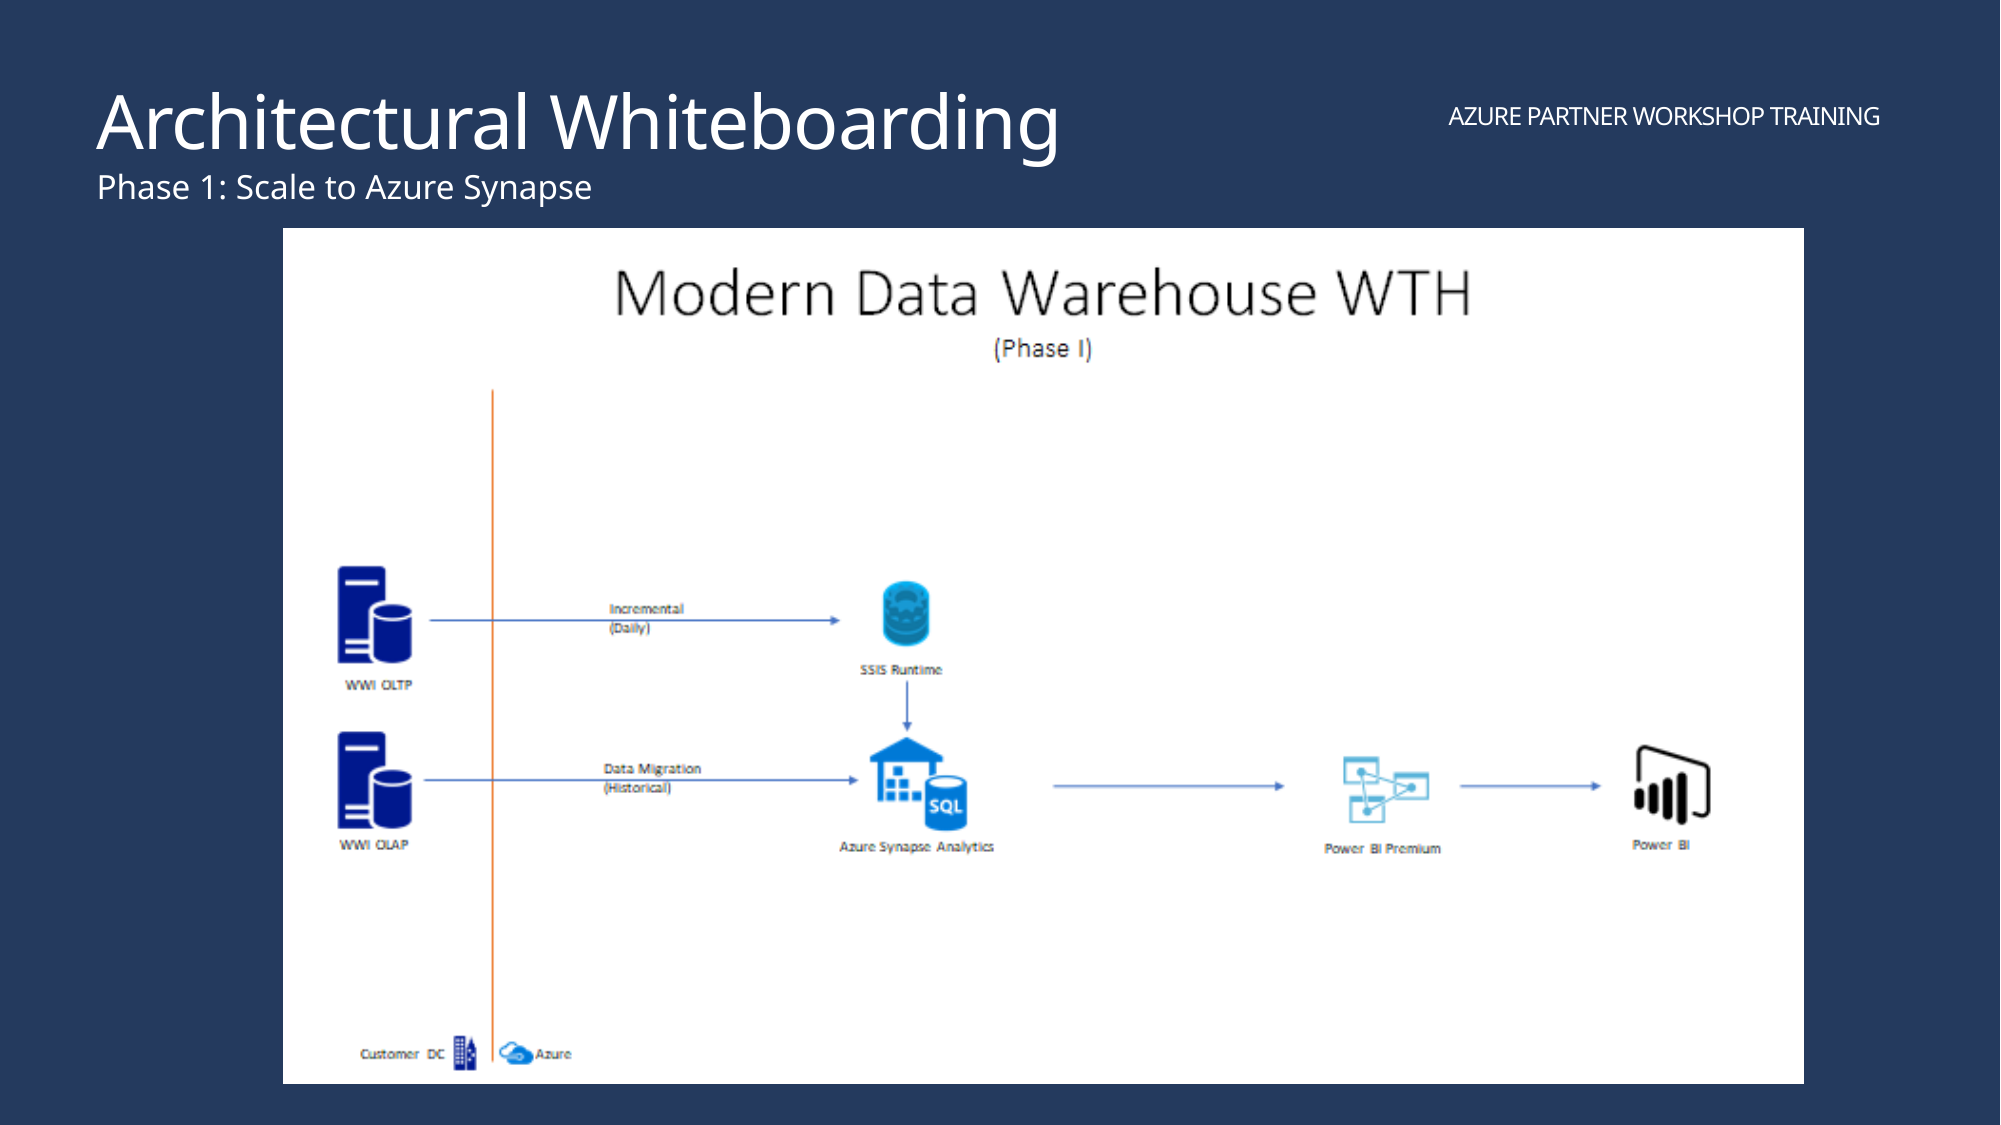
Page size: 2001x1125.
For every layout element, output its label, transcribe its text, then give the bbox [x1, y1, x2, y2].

picture [282, 228, 1804, 1085]
list Phase 1: Scale to Azure Synapse [96, 165, 1905, 207]
title Architectural Whiteboarding [96, 75, 1904, 165]
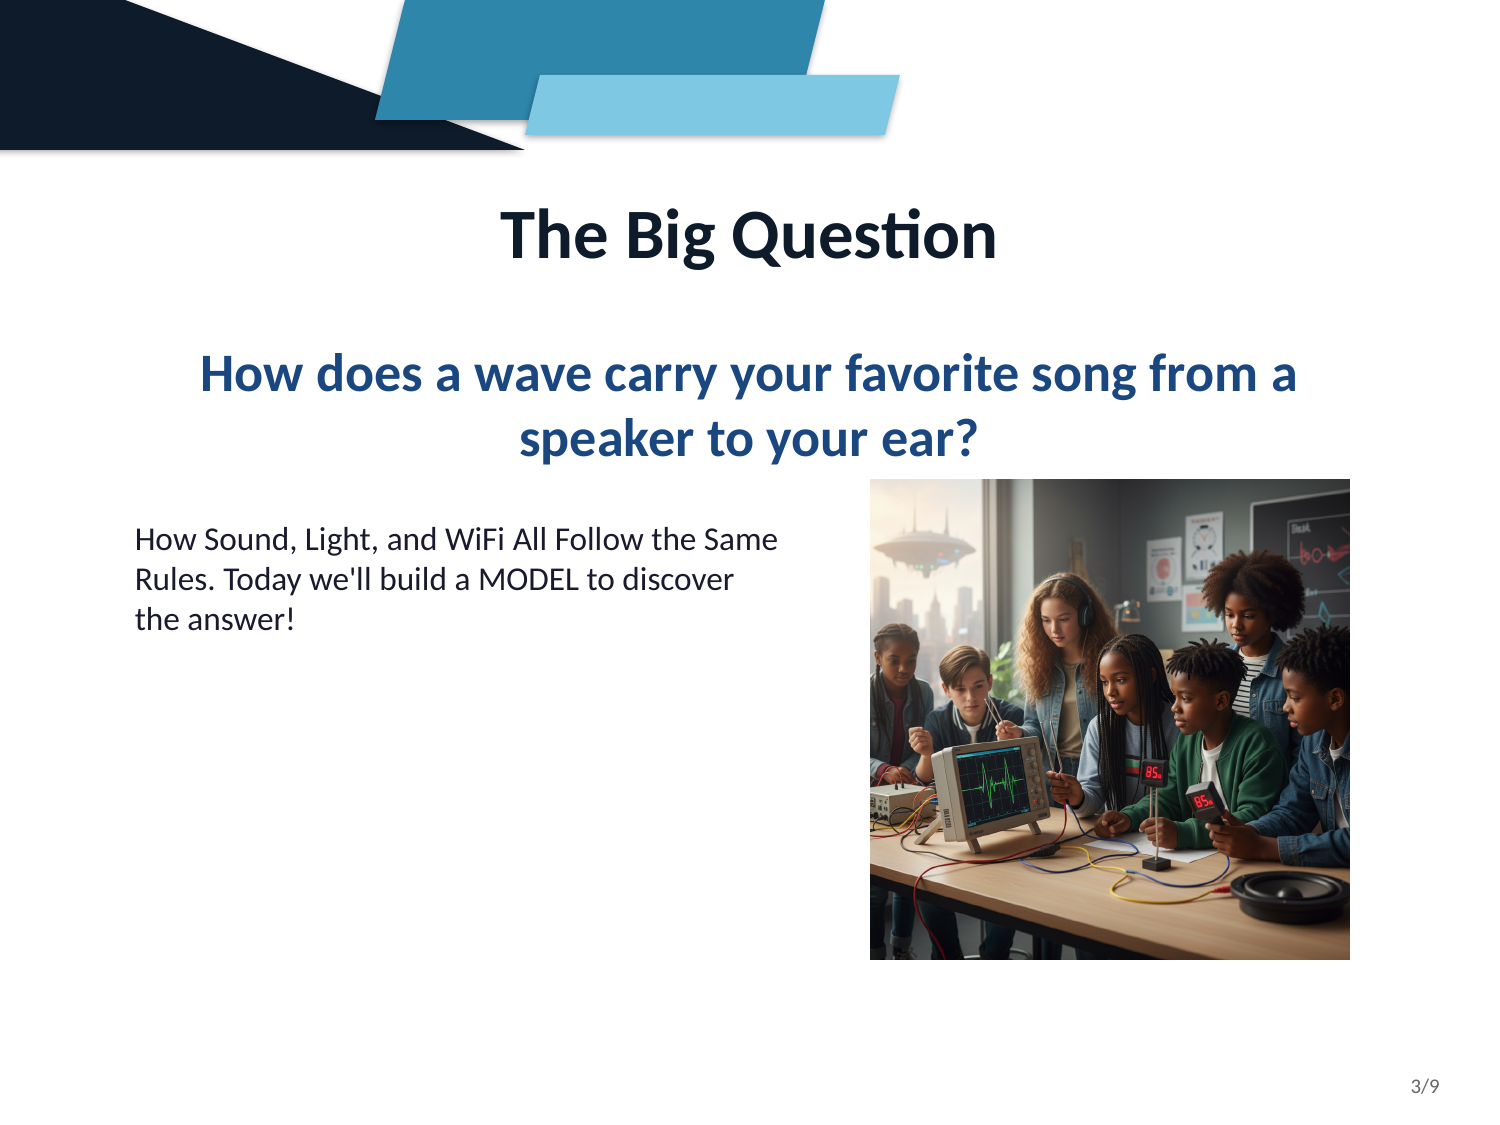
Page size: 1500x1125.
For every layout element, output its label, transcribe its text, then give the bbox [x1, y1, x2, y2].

text_box How does a wave carry your favorite song from a speaker to your ear? [119, 329, 1380, 475]
text_box [0, 0, 526, 151]
text_box [524, 74, 901, 136]
picture [869, 479, 1351, 961]
text_box 3/9 [1395, 1065, 1455, 1105]
text_box [374, 0, 826, 121]
text_box How Sound, Light, and WiFi All Follow the Same Rules. Today we'll build a MODEL to discover the answer! [119, 509, 795, 645]
text_box The Big Question [485, 179, 1014, 280]
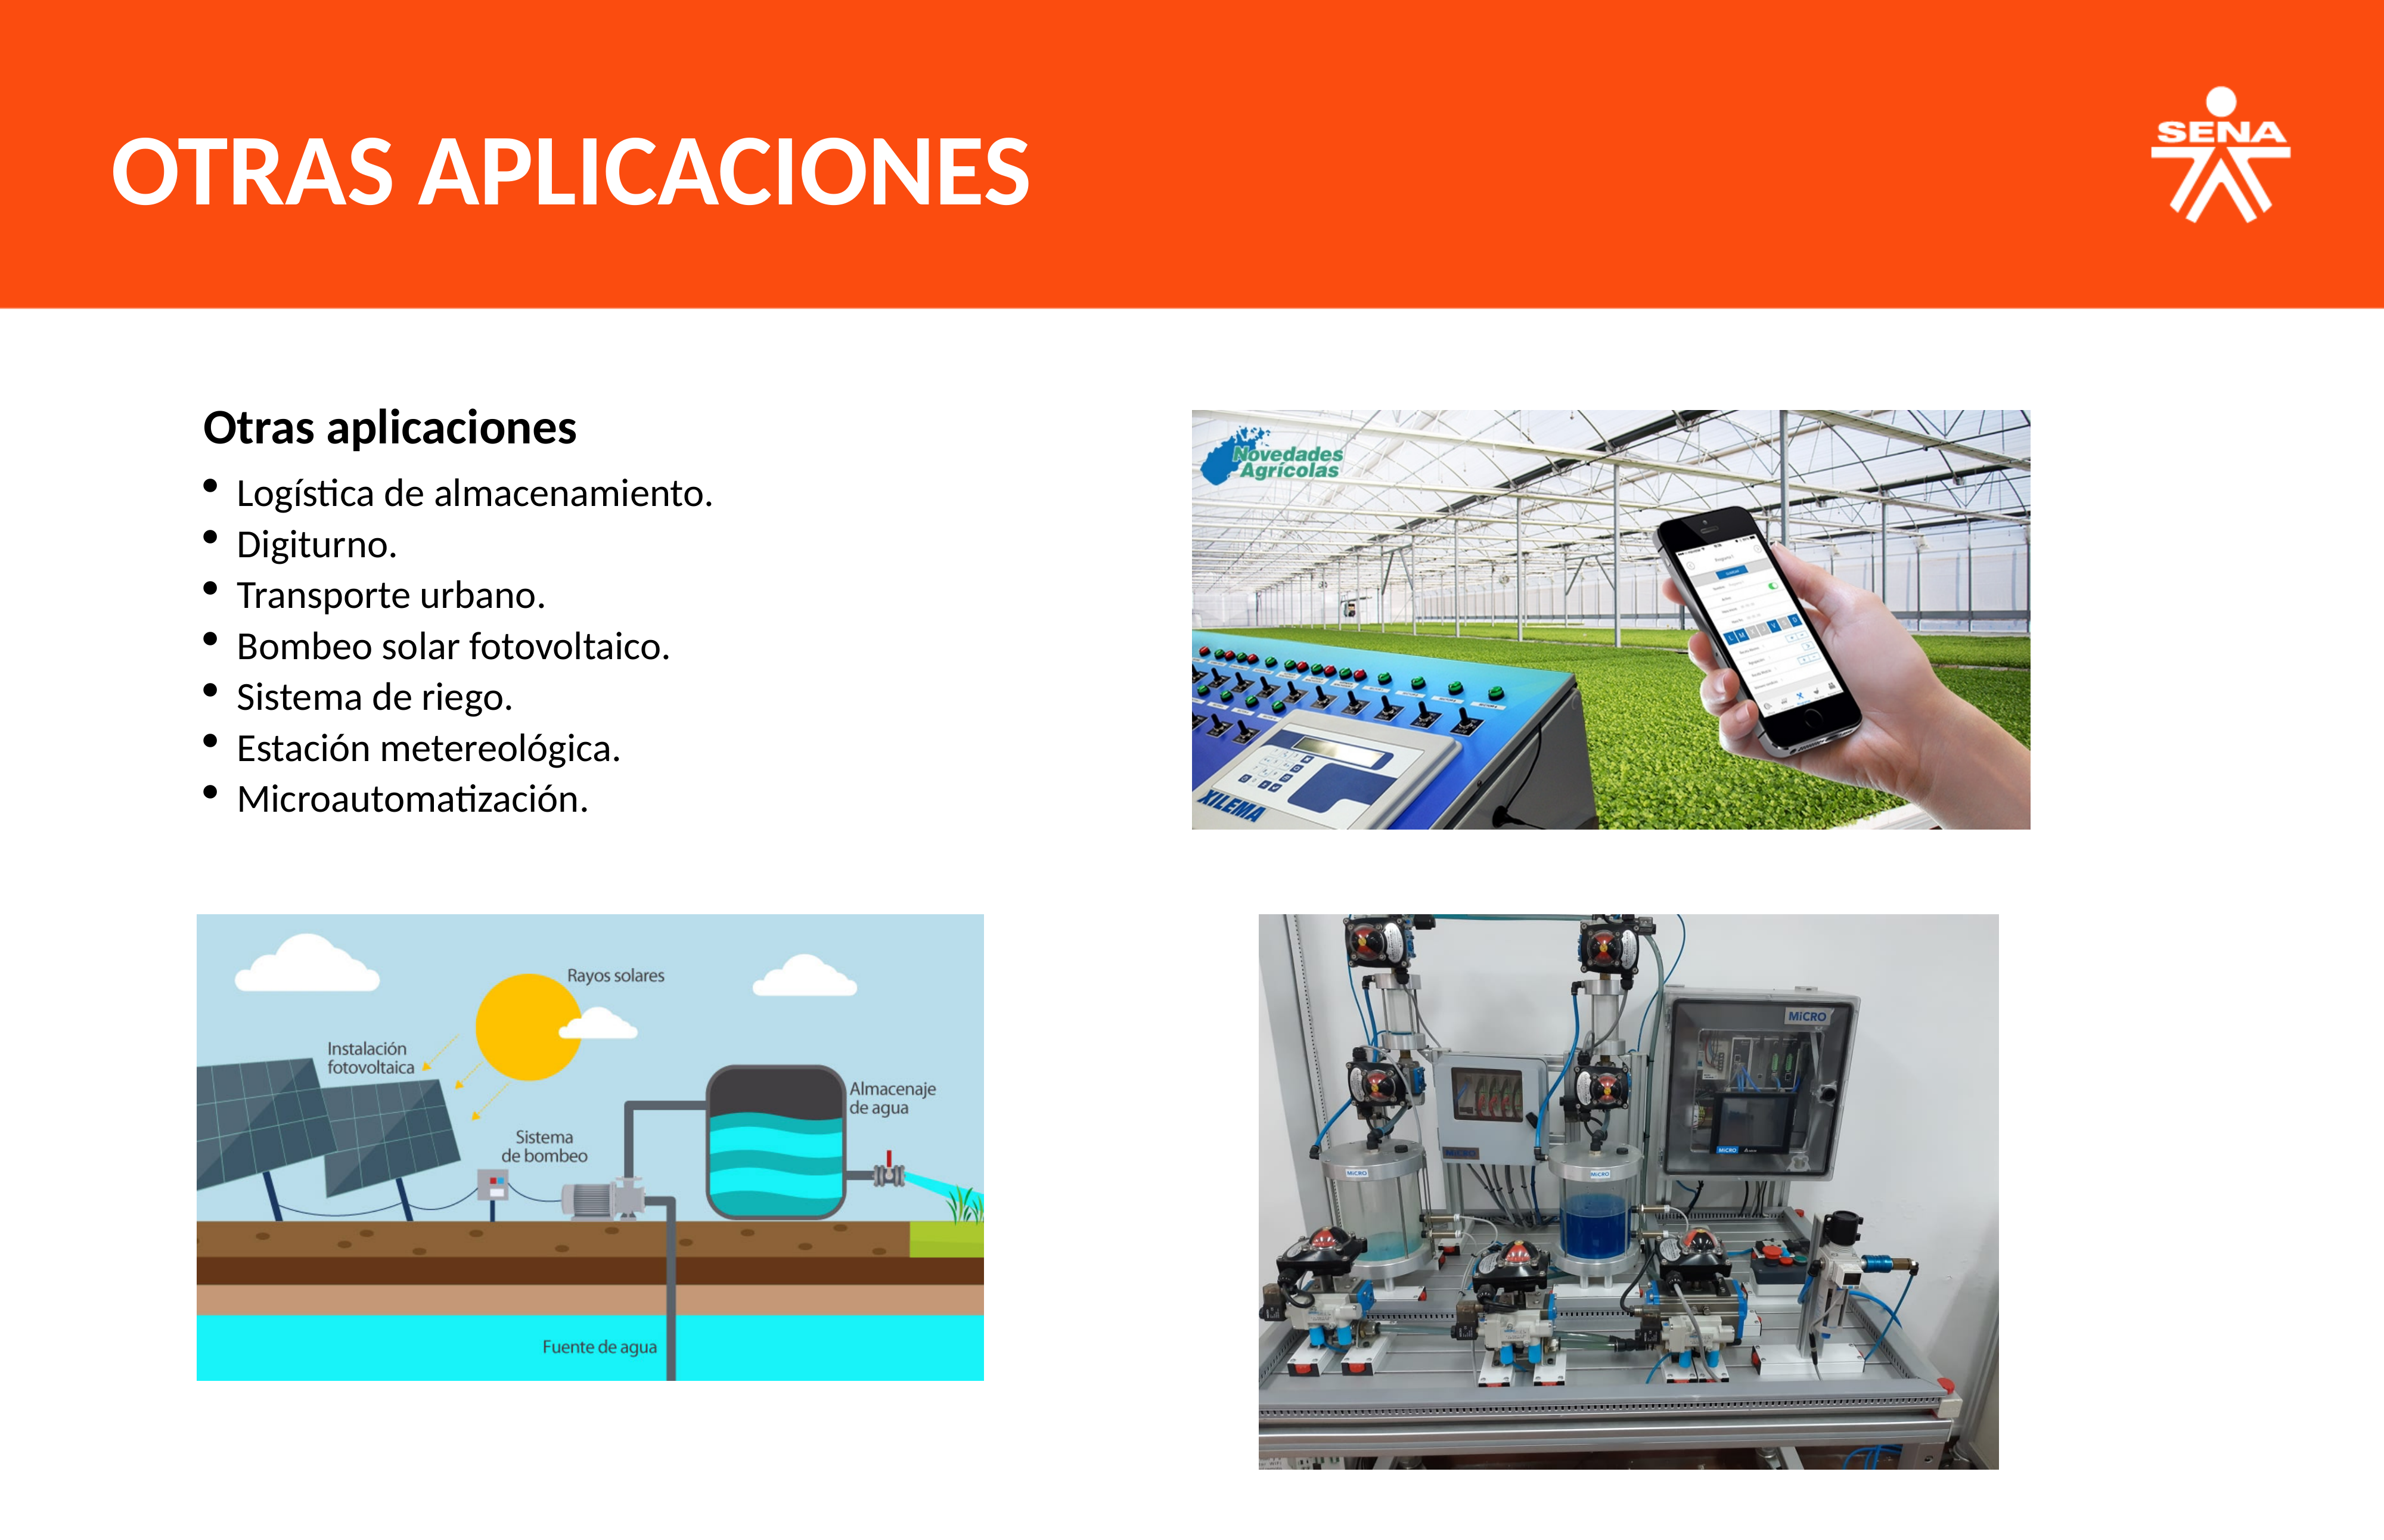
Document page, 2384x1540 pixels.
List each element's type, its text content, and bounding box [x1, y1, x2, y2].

text_box OTRAS APLICACIONES [23, 54, 1120, 231]
picture [0, 0, 2384, 1540]
text_box Otras aplicaciones Logística de almacenamiento. Digiturno. Transporte urbano. Bombeo solar fotovoltaico. Sistema de riego. Estación metereológica. Microautomatización. [197, 383, 906, 827]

● Problem
All lines from the one with "List each element's" onward to the end of the records above should be repeated exactly, and only those lines.

● Solution
List each element's type, its text content, and bounding box [x1, y1, x2, y2].

text_box OTRAS APLICACIONES [23, 54, 1120, 231]
picture [0, 0, 2384, 1540]
text_box Otras aplicaciones Logística de almacenamiento. Digiturno. Transporte urbano. Bombeo solar fotovoltaico. Sistema de riego. Estación metereológica. Microautomatización. [197, 383, 906, 827]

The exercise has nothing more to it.